Note: We will only focus on base step computation review and we will postpone the review on protocol constructions.
A general theoretical treatment
One could conceive a completely new design for PoS that does not use SHA, but some other type of cost assumptions. These costs assumptions could consist of, e.g.,:
NB: the current document is a general treatment of this flavor of alternative assumptions. That means that there could be specific assumptions, such as VDFs which are easier to exploit. VDF exploration is still in progress.
We need to answer two questions in order to use them:
What is a way to abstract these objects and how could one use them to build Po(U)S?
Let’s work out the first part the question, first. Let’s take the assumption in Aleo as a study case for example:
if a party has only limited preprocessing time it will have to spend time to compute a batch of MSMs of size B.
Each MSM can be described as an oracle whose cost is somewhat non amortizable. It can be seen as a proof of (useful) work. (It is “useful” because MSMs have their usage in larger systems such as SNARKs, so this output can be used in a proof system for example).
Now that we have the abstraction, we could ask: how can we use it to build PoS?
There are additional difficulties here: how do we go from work to space?
One way to do that could be through the following design, partly based on the designs already in PoS. Take a graph (e.g. SDR) and replace its parent-child relationship with something else.\
Right now the parent-child relationship is
child = H(parents[child]) (1)
We could make it become
child = O(parents[child]) (2)
in order to instead use the oracle O. The advantage of this could be that the oracle O (an MSM) is quite algebraic and its costs are lower in a SNARK (compared to SHA).
However, (2) is not quite secure: this type of graphs need a random oracle property when going from parents to children (that is what SHA provides). We could then change it to this :
child = H(O(parents[child])) (3)
It may still be an improvement because now the size of the hashed object is quite smaller.
NB: we need to use the fact that O is a CRHF for security.
The security is not immediate and may be only heuristical. For example one could need to answer the following (which is possibly false):
Q: Can one argue that H(O( )) is a RO for an easier proof of security?
(One could also consider the opposite order:
child = O(H(parents[child]))
- pro: here it is easier to argue that the parents are absolutely necessary for computation
- con: one is losing efficiency (we are just adding cost)
Bottom line on cost assumptions:
- There seems to be a high risk and low reward in exploring this now.
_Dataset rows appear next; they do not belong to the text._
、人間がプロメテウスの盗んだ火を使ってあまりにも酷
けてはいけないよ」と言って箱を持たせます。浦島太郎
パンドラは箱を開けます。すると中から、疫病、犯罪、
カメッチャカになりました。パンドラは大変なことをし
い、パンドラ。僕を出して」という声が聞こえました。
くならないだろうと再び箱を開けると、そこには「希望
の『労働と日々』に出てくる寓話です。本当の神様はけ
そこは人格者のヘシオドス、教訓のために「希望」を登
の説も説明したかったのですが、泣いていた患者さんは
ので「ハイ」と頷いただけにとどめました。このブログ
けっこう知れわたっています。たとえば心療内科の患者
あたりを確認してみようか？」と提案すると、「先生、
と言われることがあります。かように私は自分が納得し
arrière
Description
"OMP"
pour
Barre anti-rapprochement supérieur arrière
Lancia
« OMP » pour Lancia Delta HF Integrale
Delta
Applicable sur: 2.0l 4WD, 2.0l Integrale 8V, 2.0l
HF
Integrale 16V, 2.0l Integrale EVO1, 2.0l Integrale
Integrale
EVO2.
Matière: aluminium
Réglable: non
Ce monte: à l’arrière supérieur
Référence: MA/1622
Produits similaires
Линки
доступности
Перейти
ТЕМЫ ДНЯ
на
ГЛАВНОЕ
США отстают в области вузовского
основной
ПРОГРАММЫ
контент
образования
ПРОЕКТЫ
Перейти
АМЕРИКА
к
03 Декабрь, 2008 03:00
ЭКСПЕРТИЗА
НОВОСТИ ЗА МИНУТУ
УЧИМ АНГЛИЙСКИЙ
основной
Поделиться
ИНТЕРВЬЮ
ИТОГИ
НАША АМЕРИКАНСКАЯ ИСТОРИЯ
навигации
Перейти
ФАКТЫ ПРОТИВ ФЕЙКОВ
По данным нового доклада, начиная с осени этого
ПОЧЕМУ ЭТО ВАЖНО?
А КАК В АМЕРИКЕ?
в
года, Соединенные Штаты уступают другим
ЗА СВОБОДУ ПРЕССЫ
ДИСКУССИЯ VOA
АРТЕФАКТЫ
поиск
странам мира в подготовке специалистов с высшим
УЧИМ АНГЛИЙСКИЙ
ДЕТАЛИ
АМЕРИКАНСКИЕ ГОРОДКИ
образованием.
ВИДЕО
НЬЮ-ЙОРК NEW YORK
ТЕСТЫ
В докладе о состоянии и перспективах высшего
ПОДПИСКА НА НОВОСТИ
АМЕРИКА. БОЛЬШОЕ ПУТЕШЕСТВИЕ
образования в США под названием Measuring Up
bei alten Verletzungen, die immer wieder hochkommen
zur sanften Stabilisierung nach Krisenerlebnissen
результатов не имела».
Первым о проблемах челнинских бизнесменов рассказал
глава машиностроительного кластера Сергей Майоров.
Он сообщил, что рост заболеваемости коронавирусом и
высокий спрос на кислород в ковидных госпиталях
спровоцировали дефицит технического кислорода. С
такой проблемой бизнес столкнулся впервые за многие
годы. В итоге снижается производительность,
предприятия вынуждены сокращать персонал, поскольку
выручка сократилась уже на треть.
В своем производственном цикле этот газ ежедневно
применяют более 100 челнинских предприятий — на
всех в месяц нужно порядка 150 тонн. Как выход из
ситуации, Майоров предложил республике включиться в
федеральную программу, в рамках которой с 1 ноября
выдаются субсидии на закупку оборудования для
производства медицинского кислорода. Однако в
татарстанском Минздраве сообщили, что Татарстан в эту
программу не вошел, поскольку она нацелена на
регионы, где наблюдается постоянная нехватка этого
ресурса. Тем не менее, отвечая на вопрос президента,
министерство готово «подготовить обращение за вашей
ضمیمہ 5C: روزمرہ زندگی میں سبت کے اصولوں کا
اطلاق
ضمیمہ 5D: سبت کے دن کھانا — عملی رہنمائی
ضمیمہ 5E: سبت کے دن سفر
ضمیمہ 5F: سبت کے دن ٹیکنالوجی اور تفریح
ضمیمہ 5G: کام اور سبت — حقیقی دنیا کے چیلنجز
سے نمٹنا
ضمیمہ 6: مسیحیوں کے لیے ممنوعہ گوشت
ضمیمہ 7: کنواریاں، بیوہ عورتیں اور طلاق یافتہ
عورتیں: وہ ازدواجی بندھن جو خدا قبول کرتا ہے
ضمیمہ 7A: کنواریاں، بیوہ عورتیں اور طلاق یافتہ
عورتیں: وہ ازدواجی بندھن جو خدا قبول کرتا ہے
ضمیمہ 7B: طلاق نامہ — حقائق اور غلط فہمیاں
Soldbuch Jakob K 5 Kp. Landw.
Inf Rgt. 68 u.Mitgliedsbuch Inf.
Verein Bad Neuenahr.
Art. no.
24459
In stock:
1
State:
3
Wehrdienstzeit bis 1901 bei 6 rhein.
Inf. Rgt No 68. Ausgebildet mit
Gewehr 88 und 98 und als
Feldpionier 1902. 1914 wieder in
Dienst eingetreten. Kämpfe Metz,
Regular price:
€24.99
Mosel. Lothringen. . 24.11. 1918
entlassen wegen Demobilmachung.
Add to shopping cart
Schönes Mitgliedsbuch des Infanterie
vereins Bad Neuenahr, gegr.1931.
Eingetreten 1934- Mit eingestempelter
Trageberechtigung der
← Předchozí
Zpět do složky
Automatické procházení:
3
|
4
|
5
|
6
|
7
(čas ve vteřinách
- It would require substantial effort on:
- properly abstracting the approach and proving its security
- this would be a completely different paradigm of PoS
- finding an assumption that might offer both the security we are looking for and the efficiency gains we are hoping for
- the probability of finding a good assumption is probably low and uncertain:
- we could find an assumption with an external canary potentially (e.g. the assumption in Aleo)
- but none of these look as well-established and reliable as SHA and its main canary, bitcoin
- even if we found a promising assumption, what is the probability we assign to an assumption staying promising
- At the current stage, more concrete and familiar directions seem like a better bet
- we can explore this new flavor of PoS after we have a new stable PoS
- Other bottom lines/questions:
- the one in the text could be used as a way to leverage PoW to obtain PoS
- what are we obtaining concretely as an improvement here?
- The problem of assumption remains:
- what underlying assumptions are we confident enough to base ourselves on?